◆ Yapılacak İşlem 1 ◆
Filiz Akın röportajındaki şu cümleyi İngilizceye çeviriniz: “Yeşilçam’ın gelmiş geçmiş en hakiki sarışın sanatçısı Filiz Akın, kendisi hakkında merak edilen tüm sorulara Ankara Hürriyet okurları için yanıtladı.”

____________________

Kız torun ne güzel olurdu

Güncelleme Tarihi:

Kız torun ne güzel olurdu
Oluşturulma Tarihi: Ocak 04, 2009 00:00

Yeşilçam’ın gelmiş geçmiş en hakiki sarışın sanatçısı Filiz Akın, kendisi hakkında merak edilen tüm sorulara Ankara Hürriyet okurları için yanıtladı.

Sorularımıza içtenlikle cevap veren Filiz Akın, sinemadan oyunculuğa, sosyal projelerinden torun hasretine dek pek çok düşüncesini paylaştı bizimle. Sinemayı bırakmasının üzerinden neredeyse 30 yıl geçmesine rağmen hala hayranlarının gönlündeki yerini koruyan Akın, alçak gönüllülüğü ve insan sevgisiyle yürekleri fethediyor.

Bugüne kadar 117 filmde rol aldınız. O kadar sevilen bir oyuncuyken, neden bıraktınız sinemayı?

____________________

◆ Yapılacak İşlem 2 ◆
Aşağıdaki listenin başından “Ce lien est” ifadesini içeren satıra kadar, o satır da dahil olmak üzere, her şeyi aynen aktarınız.

____________________

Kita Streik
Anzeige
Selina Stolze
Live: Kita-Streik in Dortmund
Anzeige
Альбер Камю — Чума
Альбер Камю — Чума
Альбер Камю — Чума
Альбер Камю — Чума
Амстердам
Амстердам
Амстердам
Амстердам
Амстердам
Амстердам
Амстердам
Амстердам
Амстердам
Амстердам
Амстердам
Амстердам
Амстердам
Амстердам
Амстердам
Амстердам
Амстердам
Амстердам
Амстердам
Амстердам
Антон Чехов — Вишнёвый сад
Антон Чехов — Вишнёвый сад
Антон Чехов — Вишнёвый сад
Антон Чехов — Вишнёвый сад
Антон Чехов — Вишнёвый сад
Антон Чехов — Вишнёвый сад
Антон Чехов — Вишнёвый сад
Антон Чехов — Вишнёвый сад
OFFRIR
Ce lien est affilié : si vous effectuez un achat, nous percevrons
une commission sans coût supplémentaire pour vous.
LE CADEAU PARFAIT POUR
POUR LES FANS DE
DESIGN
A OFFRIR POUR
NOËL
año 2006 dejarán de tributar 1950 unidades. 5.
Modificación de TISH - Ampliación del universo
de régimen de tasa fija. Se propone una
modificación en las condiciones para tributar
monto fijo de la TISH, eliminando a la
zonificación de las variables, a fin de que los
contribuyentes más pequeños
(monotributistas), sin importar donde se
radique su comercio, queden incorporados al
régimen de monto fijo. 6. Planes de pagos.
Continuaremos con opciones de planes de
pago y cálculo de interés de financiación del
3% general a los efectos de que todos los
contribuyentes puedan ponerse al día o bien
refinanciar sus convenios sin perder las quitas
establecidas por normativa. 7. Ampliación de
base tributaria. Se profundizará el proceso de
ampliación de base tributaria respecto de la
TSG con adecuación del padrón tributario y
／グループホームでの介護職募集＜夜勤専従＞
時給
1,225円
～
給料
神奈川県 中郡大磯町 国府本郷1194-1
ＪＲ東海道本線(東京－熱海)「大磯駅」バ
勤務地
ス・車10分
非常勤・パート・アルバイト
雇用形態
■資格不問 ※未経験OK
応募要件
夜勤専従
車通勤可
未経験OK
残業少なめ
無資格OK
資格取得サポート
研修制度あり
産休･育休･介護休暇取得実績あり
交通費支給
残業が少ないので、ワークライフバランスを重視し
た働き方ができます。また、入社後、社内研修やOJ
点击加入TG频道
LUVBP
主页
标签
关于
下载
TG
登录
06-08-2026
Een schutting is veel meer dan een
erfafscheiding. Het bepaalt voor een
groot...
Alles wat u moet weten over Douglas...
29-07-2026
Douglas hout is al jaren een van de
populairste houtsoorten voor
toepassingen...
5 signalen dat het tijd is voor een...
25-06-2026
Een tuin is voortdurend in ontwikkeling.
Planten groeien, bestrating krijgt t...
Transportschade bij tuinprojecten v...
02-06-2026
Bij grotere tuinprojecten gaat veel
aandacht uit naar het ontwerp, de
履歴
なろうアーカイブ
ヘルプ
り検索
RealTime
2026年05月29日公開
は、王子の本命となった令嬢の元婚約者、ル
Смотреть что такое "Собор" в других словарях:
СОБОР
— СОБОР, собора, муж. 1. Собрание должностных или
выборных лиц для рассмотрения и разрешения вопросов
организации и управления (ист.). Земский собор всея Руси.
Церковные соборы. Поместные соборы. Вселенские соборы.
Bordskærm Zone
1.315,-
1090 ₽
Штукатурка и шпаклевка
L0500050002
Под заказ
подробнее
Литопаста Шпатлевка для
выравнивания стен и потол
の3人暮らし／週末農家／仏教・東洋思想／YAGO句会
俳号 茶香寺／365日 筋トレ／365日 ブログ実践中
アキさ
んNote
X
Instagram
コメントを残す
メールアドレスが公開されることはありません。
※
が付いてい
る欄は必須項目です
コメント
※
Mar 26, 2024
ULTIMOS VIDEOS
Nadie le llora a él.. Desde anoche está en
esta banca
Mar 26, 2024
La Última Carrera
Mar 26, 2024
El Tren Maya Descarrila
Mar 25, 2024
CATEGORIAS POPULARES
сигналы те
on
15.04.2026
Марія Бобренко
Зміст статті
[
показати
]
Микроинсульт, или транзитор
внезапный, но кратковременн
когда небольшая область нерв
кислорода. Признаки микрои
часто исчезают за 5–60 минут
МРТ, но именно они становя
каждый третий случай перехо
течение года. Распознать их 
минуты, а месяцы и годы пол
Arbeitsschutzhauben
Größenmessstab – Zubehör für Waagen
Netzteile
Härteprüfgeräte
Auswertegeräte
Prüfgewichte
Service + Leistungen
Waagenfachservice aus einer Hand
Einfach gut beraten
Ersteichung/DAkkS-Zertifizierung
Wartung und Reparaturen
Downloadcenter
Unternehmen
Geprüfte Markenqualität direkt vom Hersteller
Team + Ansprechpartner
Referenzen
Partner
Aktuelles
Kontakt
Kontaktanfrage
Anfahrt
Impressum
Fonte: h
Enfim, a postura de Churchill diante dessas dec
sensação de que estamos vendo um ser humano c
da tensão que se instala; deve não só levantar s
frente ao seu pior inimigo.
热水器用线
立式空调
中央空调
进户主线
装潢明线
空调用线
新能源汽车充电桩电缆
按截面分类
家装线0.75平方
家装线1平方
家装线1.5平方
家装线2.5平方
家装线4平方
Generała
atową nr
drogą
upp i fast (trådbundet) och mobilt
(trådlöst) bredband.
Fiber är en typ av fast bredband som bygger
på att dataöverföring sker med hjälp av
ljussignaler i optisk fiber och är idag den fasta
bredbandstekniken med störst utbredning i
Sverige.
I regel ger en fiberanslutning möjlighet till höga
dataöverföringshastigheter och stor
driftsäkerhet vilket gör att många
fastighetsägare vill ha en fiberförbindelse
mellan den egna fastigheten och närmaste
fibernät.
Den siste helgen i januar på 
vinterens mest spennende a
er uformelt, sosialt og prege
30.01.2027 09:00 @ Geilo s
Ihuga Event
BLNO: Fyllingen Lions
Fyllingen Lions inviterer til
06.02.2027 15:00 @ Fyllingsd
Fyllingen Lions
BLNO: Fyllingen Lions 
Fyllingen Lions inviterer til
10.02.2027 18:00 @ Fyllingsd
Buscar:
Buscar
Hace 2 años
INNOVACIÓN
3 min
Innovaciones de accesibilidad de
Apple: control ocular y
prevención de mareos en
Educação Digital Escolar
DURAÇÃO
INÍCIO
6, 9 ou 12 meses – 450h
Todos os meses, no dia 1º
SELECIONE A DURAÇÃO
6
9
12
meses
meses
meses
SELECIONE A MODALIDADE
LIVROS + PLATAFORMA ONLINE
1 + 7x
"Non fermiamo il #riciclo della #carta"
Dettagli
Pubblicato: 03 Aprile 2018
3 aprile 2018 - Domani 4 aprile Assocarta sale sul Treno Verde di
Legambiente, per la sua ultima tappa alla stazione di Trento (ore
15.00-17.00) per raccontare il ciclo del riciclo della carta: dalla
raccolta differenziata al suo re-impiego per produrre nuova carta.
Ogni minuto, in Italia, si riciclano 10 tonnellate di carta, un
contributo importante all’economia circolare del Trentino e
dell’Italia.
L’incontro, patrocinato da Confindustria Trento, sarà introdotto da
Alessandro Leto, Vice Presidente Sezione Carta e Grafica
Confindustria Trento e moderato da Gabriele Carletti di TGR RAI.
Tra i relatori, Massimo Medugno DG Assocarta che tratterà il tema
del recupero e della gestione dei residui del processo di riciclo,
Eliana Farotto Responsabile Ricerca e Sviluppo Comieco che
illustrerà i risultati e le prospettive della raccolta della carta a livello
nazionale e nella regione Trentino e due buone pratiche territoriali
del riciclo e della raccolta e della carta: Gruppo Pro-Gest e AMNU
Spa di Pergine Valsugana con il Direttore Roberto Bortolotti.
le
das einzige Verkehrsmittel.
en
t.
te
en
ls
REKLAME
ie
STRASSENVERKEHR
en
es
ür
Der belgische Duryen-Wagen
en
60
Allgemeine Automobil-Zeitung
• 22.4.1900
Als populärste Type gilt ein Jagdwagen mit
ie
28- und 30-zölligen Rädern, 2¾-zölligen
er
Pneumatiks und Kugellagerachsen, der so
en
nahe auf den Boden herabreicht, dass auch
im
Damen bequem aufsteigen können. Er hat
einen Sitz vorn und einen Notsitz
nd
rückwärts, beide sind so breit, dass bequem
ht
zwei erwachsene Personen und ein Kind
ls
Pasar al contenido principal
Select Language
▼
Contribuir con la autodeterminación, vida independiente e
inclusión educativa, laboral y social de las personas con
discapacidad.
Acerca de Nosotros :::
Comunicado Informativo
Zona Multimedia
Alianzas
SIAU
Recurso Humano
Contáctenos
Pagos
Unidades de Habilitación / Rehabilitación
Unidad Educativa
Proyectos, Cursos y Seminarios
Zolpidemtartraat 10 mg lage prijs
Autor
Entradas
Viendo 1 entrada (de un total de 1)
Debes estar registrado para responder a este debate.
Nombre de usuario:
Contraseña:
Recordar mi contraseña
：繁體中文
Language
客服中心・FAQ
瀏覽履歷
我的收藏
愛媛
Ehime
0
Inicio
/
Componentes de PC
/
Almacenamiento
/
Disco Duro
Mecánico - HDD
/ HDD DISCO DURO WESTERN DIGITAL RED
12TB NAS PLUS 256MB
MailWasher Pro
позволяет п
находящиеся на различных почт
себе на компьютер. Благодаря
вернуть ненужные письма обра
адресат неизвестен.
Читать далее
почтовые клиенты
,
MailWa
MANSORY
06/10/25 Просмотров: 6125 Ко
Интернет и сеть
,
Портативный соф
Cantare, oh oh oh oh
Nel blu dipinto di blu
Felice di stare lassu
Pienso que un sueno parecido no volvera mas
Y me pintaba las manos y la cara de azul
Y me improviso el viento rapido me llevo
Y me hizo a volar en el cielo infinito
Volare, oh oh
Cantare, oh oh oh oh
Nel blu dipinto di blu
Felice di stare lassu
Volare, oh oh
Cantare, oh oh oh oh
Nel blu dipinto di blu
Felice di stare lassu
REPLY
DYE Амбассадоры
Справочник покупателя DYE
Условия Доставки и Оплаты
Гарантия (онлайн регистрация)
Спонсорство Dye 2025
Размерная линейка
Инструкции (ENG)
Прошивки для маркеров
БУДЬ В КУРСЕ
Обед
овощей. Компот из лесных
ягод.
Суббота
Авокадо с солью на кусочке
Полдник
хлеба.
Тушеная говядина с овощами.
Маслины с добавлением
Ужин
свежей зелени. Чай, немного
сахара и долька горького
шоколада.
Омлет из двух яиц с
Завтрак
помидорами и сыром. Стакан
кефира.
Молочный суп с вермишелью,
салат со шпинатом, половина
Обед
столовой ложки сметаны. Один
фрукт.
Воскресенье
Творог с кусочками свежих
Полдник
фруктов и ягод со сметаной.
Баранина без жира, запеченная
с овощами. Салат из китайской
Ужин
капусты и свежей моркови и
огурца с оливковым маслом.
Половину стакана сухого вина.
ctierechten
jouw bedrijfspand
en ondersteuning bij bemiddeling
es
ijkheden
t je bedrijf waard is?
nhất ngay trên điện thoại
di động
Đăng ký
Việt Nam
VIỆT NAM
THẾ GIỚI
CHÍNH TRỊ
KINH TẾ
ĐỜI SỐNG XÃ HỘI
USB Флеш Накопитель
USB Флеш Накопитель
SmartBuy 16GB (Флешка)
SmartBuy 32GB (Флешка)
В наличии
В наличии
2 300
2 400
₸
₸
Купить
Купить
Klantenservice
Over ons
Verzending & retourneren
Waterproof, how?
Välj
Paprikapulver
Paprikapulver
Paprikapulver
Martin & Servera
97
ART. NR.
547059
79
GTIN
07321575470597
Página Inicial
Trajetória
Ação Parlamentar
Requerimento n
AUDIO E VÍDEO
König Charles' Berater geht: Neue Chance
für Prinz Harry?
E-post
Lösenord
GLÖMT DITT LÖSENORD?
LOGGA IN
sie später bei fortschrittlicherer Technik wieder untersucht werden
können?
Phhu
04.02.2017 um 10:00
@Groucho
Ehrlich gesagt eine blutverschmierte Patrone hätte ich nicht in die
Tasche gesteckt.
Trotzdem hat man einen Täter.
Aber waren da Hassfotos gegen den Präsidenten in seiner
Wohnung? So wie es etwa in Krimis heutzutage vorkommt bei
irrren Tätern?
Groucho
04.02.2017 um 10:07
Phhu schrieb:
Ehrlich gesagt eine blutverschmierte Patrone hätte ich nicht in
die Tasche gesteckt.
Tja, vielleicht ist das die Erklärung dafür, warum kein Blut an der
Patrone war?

____________________

◆ Beklenen Çıktı 1 ◆
Filiz Akın, the most genuine blonde artist Yeşilçam has ever had, answered for Ankara Hürriyet readers every question people have been curious about regarding Akın.

◆ Beklenen Çıktı 2 ◆
Kita Streik
Anzeige
Selina Stolze
Live: Kita-Streik in Dortmund
Anzeige
Альбер Камю — Чума
Альбер Камю — Чума
Альбер Камю — Чума
Альбер Камю — Чума
Амстердам
Амстердам
Амстердам
Амстердам
Амстердам
Амстердам
Амстердам
Амстердам
Амстердам
Амстердам
Амстердам
Амстердам
Амстердам
Амстердам
Амстердам
Амстердам
Амстердам
Амстердам
Амстердам
Амстердам
Антон Чехов — Вишнёвый сад
Антон Чехов — Вишнёвый сад
Антон Чехов — Вишнёвый сад
Антон Чехов — Вишнёвый сад
Антон Чехов — Вишнёвый сад
Антон Чехов — Вишнёвый сад
Антон Чехов — Вишнёвый сад
Антон Чехов — Вишнёвый сад
OFFRIR
Ce lien est affilié : si vous effectuez un achat, nous percevrons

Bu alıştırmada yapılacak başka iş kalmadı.